## What is being asked
According to the event descriptions excerpt, what are the three levels on which great communicators are always working?

## Excerpt provided
• • • • •

Join us for a lively discussion about reefer, propaganda,  madness, musicals and saving the world.

Supercommunicators with Charles Duhigg

We all know people who seem to effortlessly connect with anyone they talk to. 

What’s their secret?


Pulitzer-Prize-winning journalist Charles Duhigg spent years researching this question and finding the answer. In his new book “Supercommunicators,” he explains that great communicators are always working on three levels: the practical (what this is really about), the emotional (how we feel), and the social (who we are).

Great communication begins by recognizing which conversation you’re in. In this livestream, Charles will share the simple yet profound lesson: with the right tools, you can connect with anyone, anywhere. Don’t miss this chance to gain the communication superpower!

Business Culture for Life Success with Alex Draper

Do organizations really prioritize the well-being of their employees and families? Of course not. At least, many don’t. But some do. And today we’re going to explore how they successfully live both their business and their cultural values. Our guest, Alex Draper from DX Learning, brings an insightful perspective from his work helping leaders live out company values. The lives of employees, and their entire families, are in the hands of business leaders. Alex will explore small habit shifts that profoundly impact an organization’s entire ecosystem.Alex will share his innovative CARE model, and together we’ll learn how leaders can walk their talk on a daily basis.

• • • • •

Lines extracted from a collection
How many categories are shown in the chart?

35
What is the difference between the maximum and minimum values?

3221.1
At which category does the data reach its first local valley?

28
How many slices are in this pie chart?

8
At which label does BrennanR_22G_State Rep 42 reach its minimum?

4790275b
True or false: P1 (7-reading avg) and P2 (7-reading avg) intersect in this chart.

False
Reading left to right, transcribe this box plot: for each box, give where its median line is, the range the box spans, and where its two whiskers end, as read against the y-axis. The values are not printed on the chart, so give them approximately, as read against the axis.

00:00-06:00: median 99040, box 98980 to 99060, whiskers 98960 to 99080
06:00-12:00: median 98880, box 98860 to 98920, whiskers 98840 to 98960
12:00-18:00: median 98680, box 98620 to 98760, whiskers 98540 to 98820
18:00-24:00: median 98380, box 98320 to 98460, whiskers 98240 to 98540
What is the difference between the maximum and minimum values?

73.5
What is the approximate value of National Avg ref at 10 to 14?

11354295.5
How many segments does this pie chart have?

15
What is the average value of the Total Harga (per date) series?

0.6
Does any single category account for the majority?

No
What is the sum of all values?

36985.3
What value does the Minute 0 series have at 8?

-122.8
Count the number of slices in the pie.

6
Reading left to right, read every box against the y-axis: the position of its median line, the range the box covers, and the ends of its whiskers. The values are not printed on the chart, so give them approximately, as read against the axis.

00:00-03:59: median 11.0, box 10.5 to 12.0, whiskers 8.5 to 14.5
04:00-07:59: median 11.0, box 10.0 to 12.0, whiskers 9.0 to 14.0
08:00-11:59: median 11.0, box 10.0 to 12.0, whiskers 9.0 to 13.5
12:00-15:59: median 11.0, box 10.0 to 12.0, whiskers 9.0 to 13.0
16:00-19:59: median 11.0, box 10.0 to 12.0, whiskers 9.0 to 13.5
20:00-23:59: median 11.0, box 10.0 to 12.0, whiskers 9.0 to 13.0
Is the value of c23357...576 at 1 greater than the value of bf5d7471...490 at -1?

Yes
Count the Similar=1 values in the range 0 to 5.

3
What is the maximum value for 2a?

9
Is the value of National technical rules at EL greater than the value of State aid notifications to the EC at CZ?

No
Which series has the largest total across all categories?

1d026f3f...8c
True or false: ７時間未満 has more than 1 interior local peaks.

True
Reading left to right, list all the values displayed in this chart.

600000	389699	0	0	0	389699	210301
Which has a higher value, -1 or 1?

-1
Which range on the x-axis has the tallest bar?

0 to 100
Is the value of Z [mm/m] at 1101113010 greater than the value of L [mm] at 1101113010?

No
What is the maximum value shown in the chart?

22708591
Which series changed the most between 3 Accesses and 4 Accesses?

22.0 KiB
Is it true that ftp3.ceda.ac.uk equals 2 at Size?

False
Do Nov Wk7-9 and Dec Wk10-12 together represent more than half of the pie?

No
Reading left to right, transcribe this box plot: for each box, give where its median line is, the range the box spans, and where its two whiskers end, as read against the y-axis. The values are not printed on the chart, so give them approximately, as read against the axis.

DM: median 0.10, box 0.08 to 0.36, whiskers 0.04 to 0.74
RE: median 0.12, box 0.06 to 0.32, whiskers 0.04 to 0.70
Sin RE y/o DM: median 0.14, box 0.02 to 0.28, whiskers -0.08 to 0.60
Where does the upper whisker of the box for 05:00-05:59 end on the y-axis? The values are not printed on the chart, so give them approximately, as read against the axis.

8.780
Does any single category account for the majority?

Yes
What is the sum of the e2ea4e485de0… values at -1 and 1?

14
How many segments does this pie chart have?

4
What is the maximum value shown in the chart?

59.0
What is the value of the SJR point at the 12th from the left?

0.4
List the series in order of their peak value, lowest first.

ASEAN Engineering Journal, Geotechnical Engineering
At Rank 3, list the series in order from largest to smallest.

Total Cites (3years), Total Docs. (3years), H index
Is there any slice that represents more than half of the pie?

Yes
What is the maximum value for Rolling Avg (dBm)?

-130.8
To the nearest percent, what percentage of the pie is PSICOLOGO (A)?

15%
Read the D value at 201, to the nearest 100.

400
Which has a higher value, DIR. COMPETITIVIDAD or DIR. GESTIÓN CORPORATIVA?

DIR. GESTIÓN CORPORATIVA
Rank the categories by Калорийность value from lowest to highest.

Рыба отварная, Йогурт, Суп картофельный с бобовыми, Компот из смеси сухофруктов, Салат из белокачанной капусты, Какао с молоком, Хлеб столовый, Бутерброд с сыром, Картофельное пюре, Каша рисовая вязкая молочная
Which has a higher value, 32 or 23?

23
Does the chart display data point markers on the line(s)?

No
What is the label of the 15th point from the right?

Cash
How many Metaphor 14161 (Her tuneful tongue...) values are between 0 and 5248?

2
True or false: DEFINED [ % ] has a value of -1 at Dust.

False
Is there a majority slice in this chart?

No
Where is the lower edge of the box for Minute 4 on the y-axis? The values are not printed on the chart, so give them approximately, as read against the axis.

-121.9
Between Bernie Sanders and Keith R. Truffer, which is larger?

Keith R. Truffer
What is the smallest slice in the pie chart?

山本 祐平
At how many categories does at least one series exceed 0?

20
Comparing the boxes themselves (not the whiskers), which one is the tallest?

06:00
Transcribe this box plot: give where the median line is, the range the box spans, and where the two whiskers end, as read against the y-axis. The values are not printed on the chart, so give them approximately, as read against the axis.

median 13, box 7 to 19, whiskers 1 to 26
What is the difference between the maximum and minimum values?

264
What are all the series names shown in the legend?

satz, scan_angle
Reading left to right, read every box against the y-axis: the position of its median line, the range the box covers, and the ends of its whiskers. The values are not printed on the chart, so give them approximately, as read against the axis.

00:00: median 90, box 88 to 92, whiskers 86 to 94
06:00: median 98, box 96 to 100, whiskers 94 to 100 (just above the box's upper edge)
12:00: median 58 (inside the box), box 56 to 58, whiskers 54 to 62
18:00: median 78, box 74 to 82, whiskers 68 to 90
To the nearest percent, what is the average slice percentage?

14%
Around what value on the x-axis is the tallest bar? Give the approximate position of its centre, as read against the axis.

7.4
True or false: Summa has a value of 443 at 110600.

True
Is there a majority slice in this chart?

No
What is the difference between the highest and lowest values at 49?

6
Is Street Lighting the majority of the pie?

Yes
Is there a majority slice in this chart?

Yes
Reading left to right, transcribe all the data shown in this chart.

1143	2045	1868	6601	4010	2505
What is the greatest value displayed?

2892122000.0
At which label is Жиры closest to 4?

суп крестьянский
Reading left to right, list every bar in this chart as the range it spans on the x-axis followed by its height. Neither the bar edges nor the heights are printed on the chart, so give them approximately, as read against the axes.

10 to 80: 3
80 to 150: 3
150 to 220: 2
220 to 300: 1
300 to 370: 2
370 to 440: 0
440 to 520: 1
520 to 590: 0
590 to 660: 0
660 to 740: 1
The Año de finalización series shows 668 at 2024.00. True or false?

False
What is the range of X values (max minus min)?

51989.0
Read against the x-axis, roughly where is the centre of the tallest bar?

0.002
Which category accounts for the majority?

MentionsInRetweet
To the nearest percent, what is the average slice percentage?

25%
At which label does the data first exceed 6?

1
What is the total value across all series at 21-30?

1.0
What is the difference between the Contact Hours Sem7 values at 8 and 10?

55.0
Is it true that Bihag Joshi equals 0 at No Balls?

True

• • • • •

## Your response
The practical (what this is really about), the emotional (how we feel), and the social (who we are).